Soumis par eloise le jeu 02/05/2024 - 10:01

Il est communément admis que l’équation parfaite donne : acidité élevée = garde assurée. C’est-à-dire qu’il est de coutume de penser qu’un vin de haute acidité dans sa jeunesse pourra traverser les ans sans encombres. Si cela se vérifie à maintes reprises, l'inverse peut aussi arriver et surtout l’équation n’est pas une vérité scientifique : car l’acidité n’est en rien un critère suffisant de garde et une faible acidité n'entame en rien la longévité du vin.

Vous avez dit acidité ?
L'acidité d'un vin diminue très progressivement au cours de son vieillissement : certains acides se combinent avec les alcools, d'autres précipitent comme l'acide tartrique par exemple, sous l'action du froid. Les arômes évoluent sensiblement, le fruit frais laisse place au sous-bois, au champignon, au musc, voire au miel pour les blancs, la couleur aussi évolue, devient moins éclatante, les tanins des rouges s'arrondissent, l'amertume s'estompe. Comme les humains, les vins qui prennent un coup de vieux ne sont plus que le reflet de leur jeunesse, mais à la différence de nous, les plus grands flamboient et offrent dans leur dernier souffle l'apothéose de leur art.
Car si l'acidité est l'un des paramètres majeurs de l'évolution du vin, il n'est pas le seul. En ce qui concerne les vins rouges, les anthocyanes et les tanins contenus dans la peau des raisins favorisent la longévité du vin, aussi les rouges tanniques prennent-ils le pas en terme de garde sur des rouges légers, et sur les blancs (sauf exception bien sûr, et elles sont assez nombreuses). Pour ces derniers, les liquoreux ont aussi un avantage sur les secs.
La vinification joue aussi un rôle important, de même que l'élevage ; l'oxygène peut abîmer prématurément un vin – exception faire pour les vins jaunes ou les xerès – et l'évolution en bouteille peut être sujette à des variations plutôt malheureuses en cas de contact du vin avec l'air.

1952. Cas d’école de la Champagne.
Ce millésime est resté dans les mémoires pour avoir manqué d'acidité au démarrage. Petite année viticole, gâtée par les pluies de la fin de l'été, elle avait peu de chance de s’éterniser et de marquer les esprits. Surprise, les moûts furent superbes, les vins vineux et puissants et 1952 tint très bien la route, encore bon pied bon œil comme chez Bollinger par exemple, qui est l'année de naissance du premier RD, ou même Château Montrose, toujours très en forme lorsque je l’ai goûté plus de 60 ans plus tard. A contrario, le 1937, avec une acidité forte et un bon degré d'alcool tint lui aussi ses promesses et les vins se maintinrent longtemps. Quelques années plus tard, le 1973 est considéré comme exceptionnel, avec pourtant une faible acidité… Ce qui n'empêcha pas le Prince Charles et la Princesse Lady Diana de l'apprécier à leur mariage huit ans plus tard. Idem du 1976, superbe année, à tous points de vue, et toujours magnifique.

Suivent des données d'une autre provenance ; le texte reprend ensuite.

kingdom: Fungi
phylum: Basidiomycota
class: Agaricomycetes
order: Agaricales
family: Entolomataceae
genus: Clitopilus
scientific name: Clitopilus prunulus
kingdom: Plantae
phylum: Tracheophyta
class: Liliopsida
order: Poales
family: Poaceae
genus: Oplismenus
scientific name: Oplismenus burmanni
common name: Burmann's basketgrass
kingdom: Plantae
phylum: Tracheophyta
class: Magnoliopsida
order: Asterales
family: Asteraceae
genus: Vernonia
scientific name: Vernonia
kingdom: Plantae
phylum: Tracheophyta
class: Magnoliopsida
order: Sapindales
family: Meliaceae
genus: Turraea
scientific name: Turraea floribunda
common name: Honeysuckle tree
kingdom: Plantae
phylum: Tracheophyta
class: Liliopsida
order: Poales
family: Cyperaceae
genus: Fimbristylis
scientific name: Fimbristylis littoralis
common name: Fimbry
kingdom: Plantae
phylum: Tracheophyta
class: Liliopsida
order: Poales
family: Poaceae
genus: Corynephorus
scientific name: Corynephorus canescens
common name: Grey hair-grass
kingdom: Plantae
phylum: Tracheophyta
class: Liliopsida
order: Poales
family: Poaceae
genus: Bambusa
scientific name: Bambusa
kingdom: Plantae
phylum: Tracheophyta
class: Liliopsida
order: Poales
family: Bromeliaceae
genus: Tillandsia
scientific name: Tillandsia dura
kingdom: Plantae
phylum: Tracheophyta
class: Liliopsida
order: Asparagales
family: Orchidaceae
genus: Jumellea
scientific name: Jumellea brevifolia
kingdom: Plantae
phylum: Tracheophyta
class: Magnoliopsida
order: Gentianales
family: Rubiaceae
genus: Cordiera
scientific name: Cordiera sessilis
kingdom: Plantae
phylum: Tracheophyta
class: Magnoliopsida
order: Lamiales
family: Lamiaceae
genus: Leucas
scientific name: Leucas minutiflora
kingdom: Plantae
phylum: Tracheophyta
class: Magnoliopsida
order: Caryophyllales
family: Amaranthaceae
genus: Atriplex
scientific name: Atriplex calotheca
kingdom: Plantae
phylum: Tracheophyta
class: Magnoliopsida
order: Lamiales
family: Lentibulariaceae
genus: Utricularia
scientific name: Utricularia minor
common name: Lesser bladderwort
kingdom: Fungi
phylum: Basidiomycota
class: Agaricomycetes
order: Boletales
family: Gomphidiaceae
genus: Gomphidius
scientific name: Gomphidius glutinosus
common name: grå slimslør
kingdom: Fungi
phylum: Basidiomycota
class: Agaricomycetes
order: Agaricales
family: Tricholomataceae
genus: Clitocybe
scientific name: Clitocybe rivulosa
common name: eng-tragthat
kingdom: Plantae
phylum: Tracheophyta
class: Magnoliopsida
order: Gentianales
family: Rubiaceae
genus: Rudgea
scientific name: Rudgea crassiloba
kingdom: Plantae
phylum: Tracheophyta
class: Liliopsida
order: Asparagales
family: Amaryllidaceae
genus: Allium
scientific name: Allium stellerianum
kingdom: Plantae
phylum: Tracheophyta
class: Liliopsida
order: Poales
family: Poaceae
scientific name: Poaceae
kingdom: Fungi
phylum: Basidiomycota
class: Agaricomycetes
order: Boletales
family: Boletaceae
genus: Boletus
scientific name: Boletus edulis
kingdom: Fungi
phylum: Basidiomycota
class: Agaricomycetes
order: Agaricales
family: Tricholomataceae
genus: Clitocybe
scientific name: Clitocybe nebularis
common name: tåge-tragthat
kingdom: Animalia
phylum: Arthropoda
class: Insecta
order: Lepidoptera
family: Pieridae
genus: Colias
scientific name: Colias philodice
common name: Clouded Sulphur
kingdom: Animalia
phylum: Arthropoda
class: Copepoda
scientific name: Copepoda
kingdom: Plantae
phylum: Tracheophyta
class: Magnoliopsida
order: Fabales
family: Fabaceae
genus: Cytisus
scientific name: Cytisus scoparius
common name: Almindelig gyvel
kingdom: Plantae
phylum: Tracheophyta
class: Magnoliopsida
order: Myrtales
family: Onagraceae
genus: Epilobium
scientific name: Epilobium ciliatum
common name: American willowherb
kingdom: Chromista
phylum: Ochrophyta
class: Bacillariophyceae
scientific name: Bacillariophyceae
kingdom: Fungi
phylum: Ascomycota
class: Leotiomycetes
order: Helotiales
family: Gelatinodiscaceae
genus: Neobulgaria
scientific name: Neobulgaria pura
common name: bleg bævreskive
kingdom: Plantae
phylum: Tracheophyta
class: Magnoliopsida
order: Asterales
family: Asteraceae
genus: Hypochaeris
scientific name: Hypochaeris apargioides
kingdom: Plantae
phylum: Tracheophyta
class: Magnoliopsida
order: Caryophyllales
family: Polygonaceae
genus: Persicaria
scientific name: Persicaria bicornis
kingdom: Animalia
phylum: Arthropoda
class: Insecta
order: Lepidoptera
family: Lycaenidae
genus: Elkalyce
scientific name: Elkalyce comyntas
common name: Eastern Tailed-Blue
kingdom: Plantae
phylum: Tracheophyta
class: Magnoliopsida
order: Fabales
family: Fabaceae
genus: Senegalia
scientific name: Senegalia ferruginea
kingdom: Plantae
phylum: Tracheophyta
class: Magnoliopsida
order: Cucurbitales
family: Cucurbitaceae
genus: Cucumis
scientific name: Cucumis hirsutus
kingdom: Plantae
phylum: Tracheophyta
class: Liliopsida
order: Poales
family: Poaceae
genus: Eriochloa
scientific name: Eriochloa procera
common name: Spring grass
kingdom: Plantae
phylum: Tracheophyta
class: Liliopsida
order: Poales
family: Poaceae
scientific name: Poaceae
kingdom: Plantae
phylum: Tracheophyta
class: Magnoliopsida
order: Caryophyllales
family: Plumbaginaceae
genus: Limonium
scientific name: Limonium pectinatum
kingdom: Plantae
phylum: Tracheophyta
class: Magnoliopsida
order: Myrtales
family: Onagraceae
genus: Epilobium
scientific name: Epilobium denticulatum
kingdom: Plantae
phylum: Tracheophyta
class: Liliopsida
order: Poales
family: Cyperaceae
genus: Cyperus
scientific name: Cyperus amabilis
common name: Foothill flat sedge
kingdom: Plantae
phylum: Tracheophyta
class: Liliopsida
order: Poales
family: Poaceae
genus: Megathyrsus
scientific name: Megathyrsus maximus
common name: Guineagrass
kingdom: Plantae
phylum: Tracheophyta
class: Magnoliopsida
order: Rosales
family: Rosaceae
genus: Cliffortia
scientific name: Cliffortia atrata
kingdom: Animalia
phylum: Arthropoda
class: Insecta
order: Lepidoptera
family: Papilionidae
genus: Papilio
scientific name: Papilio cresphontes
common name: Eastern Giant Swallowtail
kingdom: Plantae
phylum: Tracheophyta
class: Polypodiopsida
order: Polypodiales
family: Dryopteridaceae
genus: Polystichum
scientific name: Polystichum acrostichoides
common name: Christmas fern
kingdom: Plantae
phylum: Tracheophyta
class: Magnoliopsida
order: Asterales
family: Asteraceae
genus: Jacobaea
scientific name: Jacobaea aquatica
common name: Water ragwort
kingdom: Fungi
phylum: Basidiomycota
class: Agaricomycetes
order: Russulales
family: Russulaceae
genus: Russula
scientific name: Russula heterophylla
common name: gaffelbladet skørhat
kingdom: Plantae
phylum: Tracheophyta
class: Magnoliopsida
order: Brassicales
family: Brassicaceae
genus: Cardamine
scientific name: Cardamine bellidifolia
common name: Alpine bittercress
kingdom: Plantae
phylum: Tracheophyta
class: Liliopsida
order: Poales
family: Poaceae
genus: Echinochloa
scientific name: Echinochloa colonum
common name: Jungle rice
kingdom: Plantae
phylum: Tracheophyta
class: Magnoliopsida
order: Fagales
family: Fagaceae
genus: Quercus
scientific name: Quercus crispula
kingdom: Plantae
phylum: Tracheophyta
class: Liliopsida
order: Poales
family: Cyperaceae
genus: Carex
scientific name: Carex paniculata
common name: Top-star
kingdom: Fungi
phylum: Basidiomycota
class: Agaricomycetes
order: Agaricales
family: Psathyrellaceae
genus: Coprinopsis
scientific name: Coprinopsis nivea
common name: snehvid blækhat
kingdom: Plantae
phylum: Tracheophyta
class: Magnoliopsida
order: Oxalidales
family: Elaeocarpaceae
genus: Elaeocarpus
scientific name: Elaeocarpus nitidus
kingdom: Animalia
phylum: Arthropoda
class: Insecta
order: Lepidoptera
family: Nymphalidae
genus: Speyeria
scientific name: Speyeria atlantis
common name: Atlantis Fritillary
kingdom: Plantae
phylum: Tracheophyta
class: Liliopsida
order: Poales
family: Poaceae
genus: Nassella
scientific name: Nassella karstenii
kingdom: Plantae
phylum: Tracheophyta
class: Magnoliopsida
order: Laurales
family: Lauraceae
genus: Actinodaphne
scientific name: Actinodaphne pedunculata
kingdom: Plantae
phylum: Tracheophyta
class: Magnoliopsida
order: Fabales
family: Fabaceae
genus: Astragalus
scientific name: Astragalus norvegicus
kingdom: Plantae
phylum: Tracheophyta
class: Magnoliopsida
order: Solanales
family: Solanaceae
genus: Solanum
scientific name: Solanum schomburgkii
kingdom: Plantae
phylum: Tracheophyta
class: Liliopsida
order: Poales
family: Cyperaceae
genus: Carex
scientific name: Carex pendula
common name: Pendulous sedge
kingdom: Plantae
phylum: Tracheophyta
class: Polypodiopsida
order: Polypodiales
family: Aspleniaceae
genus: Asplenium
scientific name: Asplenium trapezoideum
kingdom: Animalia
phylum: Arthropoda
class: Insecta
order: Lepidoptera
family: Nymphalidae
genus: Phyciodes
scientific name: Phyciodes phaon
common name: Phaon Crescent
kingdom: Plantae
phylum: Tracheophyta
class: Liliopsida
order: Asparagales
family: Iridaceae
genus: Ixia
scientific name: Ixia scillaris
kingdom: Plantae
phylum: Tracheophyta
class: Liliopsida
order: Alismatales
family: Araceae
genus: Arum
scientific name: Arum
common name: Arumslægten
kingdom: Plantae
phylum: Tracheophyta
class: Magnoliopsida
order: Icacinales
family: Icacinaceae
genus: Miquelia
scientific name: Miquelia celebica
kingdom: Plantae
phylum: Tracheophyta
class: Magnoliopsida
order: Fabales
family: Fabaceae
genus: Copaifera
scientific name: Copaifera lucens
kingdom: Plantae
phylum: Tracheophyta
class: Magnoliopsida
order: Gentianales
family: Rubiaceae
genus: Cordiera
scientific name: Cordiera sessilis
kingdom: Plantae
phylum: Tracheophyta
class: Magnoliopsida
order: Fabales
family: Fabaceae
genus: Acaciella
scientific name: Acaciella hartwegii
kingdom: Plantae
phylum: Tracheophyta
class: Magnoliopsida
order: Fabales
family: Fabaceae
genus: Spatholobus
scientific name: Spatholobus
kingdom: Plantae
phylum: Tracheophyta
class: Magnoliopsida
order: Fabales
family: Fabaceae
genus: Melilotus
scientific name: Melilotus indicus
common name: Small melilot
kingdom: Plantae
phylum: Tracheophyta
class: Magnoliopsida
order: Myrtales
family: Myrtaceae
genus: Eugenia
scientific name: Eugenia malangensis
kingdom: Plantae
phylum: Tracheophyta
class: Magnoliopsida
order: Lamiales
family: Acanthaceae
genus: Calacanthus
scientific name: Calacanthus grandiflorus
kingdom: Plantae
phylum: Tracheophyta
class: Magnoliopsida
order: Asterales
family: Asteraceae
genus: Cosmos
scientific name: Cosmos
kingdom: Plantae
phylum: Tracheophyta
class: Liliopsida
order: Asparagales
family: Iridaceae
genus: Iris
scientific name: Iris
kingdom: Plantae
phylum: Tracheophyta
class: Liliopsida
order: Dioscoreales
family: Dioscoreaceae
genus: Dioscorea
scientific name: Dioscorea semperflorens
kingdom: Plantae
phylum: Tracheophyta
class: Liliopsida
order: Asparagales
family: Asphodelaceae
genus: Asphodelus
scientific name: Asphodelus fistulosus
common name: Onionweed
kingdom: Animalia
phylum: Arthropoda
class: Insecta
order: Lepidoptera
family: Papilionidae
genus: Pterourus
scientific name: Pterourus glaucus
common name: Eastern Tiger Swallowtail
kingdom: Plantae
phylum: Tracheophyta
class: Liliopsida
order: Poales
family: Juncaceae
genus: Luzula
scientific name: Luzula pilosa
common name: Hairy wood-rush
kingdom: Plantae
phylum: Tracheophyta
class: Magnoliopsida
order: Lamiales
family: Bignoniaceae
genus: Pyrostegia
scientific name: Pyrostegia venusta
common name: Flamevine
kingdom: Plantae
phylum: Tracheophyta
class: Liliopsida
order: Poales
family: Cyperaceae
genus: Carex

Sur la même idée, Cheval Blanc 1947 est l'une des bouteilles mythiques du siècle dernier : pourtant, ce fut un millésime à l'acidité relativement basse. Il est vrai que le degré d'alcool était – à l'époque – assez élevé, dépassant les 12°. A contrario, un Mouton-Rothschild 1961 ou un Figeac 1950, deux vins d'à peine 12° d'alcool, se sont très bien conservés. Cela rejoint le cas des grands rieslings allemands, qui dépassent péniblement les 11°. Jean-Luc Thunevin propriétaire de Valandraud, faisait lui-même ce constat et confessait qu'il ne savait pas précisément ce qui faisait la longévité d'un vin, un cas de figure pouvant en démentir un autre.

Toujours est-il qu'une faible acidité laisserait davantage libre cours aux attaques microbiennes et aux brettanomyces en particulier ; autrefois, notamment dans les grands millésimes, les Ph étaient plus bas. Et on peut toujours boire ces vins d'anthologie. Conclusion : qu’importe le flacon, il faut l’ouvrir, le partager et en profiter quand c’est bon ! Et n’oubliez pas une chose : il vaut toujours mieux boire un vin trop jeune que vieux.

>> A tester : Châteauneuf-du-Pape 1983.L’un des meilleurs millésimes du cru à l’époque, et toujours aussi fringant ! A sa naissance pourtant, on lui reprochait son manque d’acidité, en raison de fortes chaleurs au printemps et notamment en août. Le contre-exemple parfait.